▶ **PASSAGE TO READ**
++++++++++

When the leading edge of a note reaches a note detector 81 located immediately before the normal/damaged sorting device 28, and when data are set in the flip-flop circuit 240-4, the drive circuit 252 of the sorting device 28 would be controlled in accordance with the output of the flip-flop circuit 240-4. In other words, when the output of the flip-flop circuit 240-4 is "0", the sorting device 28 would be controlled so that the notes would be conveyed to the damaged note collector 44 (46). In FIG. 5, reference characters 254 through 261 designate OR gate circuits.
The "0" set state of shift registers 238 and 240 is determined by considering the accuracy at the time of sorting the notes. More particularly, while a signal "1" is being shifted through the shift registers, even when this signal is caused to disappear due to external noise or the like, the notes would be sorted into a collector having a higher degree of priority. For example, where a signal regarding a damaged note is caused to disappear, that note would be sorted in the improper note collector 70. A location error checking circuit 262 is connected to the outputs of shift registers 238 and 240, that is the Q outputs of the flip-flop circuits 238-3 and 240-4. For this reason, when the sorting device 18 is directed to convey the notes to the improper note collector 70 and when the notes pass through detector 79 in the normal/damaged notes conveying passageway 20, this would be judged as an location error. On the other hand, when the sorting device 28 is directed to convey the notes to the damage note collector 44 (46), a case in which the notes pass through note detector 82 in the normal note conveying passageway 24 would also be judged as a location error, and the apparatus would be locked.

++++++++++

▶ **RECORD EXTRACTS**
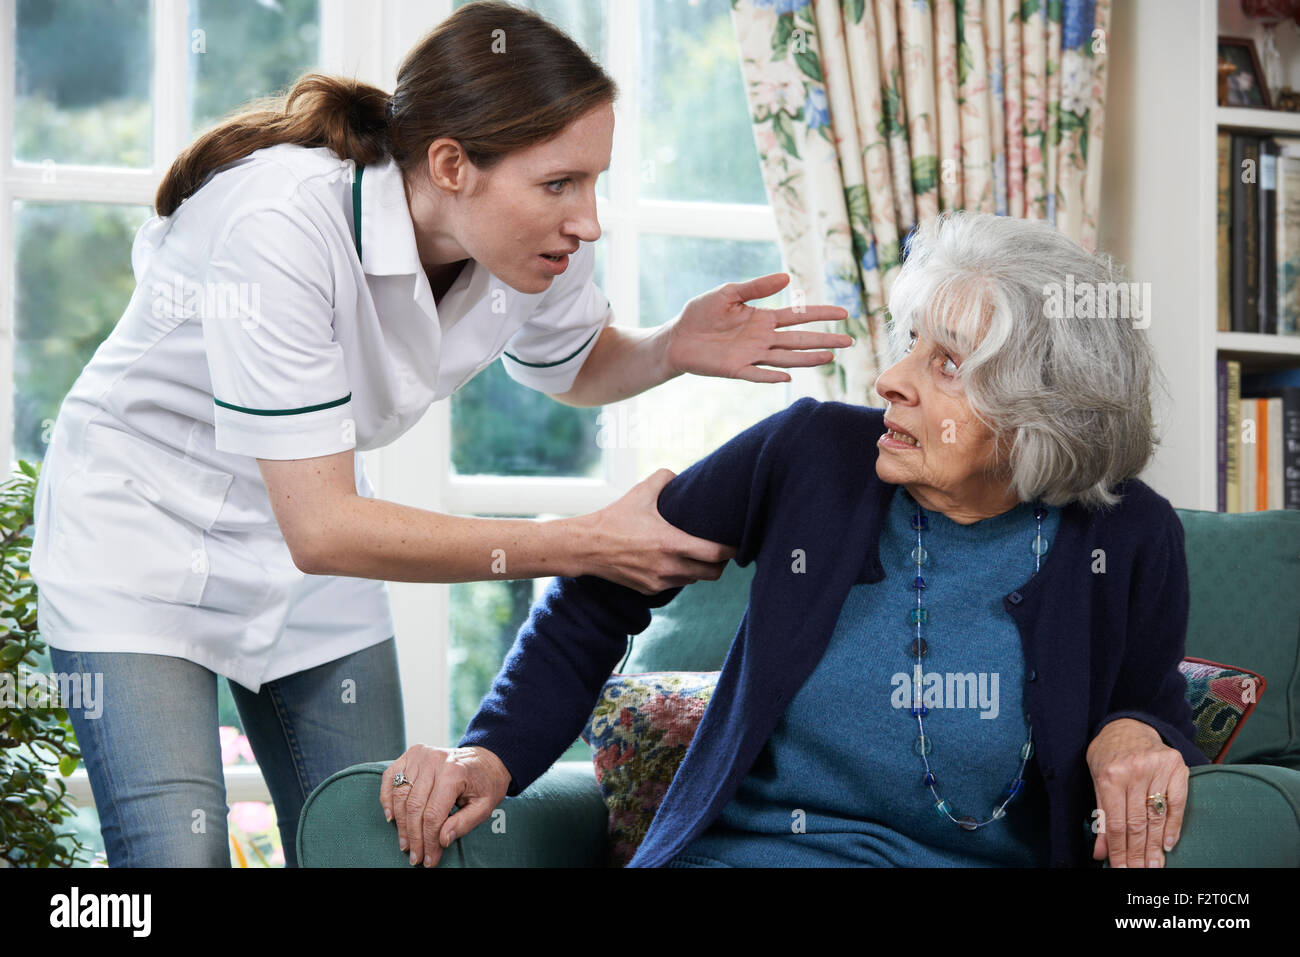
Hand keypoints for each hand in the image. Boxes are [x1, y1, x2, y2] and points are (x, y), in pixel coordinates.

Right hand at [379, 744, 511, 867]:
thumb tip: (442, 840)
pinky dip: (386, 798)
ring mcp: (421, 755)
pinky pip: (390, 776)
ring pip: (401, 795)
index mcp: (454, 773)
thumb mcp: (485, 806)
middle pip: (414, 807)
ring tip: (405, 844)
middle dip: (414, 837)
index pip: (433, 814)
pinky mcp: (412, 753)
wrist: (486, 759)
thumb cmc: (485, 784)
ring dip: (400, 824)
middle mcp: (434, 761)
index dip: (429, 841)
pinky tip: (391, 818)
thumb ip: (464, 823)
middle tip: (416, 857)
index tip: (429, 859)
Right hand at [573, 468, 735, 593]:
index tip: (737, 543)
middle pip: (712, 574)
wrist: (587, 547)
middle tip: (721, 551)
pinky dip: (681, 575)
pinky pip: (676, 585)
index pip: (715, 554)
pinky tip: (676, 561)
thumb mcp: (641, 492)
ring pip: (694, 580)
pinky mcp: (649, 590)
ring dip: (700, 569)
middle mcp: (668, 567)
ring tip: (698, 554)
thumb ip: (665, 478)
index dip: (731, 550)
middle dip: (721, 564)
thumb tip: (680, 474)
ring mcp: (659, 582)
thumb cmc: (614, 518)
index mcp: (670, 543)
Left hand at [667, 273, 851, 382]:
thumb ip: (756, 287)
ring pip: (786, 357)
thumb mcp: (728, 293)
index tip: (844, 313)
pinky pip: (757, 374)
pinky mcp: (736, 369)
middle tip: (849, 341)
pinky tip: (788, 377)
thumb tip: (787, 278)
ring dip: (807, 358)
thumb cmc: (701, 313)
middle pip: (799, 339)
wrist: (677, 336)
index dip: (821, 313)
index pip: (798, 316)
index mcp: (763, 318)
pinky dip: (771, 376)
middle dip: (824, 339)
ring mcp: (751, 355)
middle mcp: (762, 338)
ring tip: (830, 357)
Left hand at [1086, 718, 1188, 867]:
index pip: (1117, 823)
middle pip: (1138, 823)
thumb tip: (1101, 852)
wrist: (1127, 724)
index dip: (1119, 850)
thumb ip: (1101, 816)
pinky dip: (1173, 826)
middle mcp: (1135, 771)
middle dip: (1138, 853)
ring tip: (1154, 865)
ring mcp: (1158, 768)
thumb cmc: (1107, 754)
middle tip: (1140, 873)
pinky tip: (1168, 844)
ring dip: (1155, 846)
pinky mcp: (1176, 766)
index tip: (1121, 869)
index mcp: (1111, 775)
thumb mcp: (1096, 780)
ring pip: (1157, 816)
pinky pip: (1177, 802)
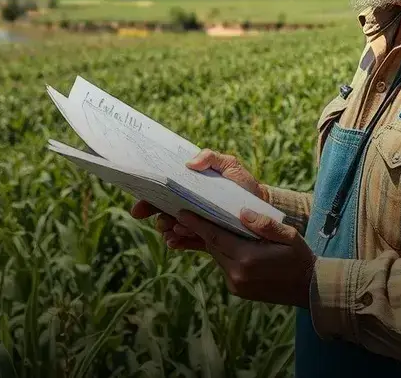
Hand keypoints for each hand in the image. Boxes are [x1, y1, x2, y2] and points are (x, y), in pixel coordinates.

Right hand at [129, 149, 267, 249]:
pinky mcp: (204, 239)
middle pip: (161, 212)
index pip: (162, 193)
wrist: (261, 208)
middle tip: (161, 220)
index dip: (147, 200)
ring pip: (171, 228)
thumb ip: (211, 157)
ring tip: (175, 229)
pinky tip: (175, 242)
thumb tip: (190, 162)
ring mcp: (194, 224)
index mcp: (188, 188)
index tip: (139, 207)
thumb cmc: (242, 183)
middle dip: (156, 217)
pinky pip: (186, 243)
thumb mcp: (229, 165)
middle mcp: (187, 206)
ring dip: (168, 230)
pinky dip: (177, 242)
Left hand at [178, 207, 315, 307]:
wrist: (309, 290)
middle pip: (213, 247)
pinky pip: (225, 267)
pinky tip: (232, 245)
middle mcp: (238, 273)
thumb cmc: (299, 258)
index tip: (182, 213)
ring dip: (215, 243)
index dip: (197, 224)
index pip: (215, 237)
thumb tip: (241, 212)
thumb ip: (264, 224)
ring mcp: (236, 284)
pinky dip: (225, 255)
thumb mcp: (289, 235)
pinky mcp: (237, 290)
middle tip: (191, 214)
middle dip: (203, 231)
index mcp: (248, 258)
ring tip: (212, 226)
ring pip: (218, 257)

++++++++++

▶ **QUESTIONS**
**1.** Reproduce the part of the note-sorting passage starting with "When the leading" and going on through "OR gate circuits.".
**2.** In the note-sorting passage, into which collector would a note be sorted if the signal regarding a damaged note disappeared?

▶ **ANSWERS FOR THIS EXERCISE**
**1.**
When the leading edge of a note reaches a note detector 81 located immediately before the normal/damaged sorting device 28, and when data are set in the flip-flop circuit 240-4, the drive circuit 252 of the sorting device 28 would be controlled in accordance with the output of the flip-flop circuit 240-4. In other words, when the output of the flip-flop circuit 240-4 is "0", the sorting device 28 would be controlled so that the notes would be conveyed to the damaged note collector 44 (46). In FIG. 5, reference characters 254 through 261 designate OR gate circuits.

**2.** The improper note collector 70.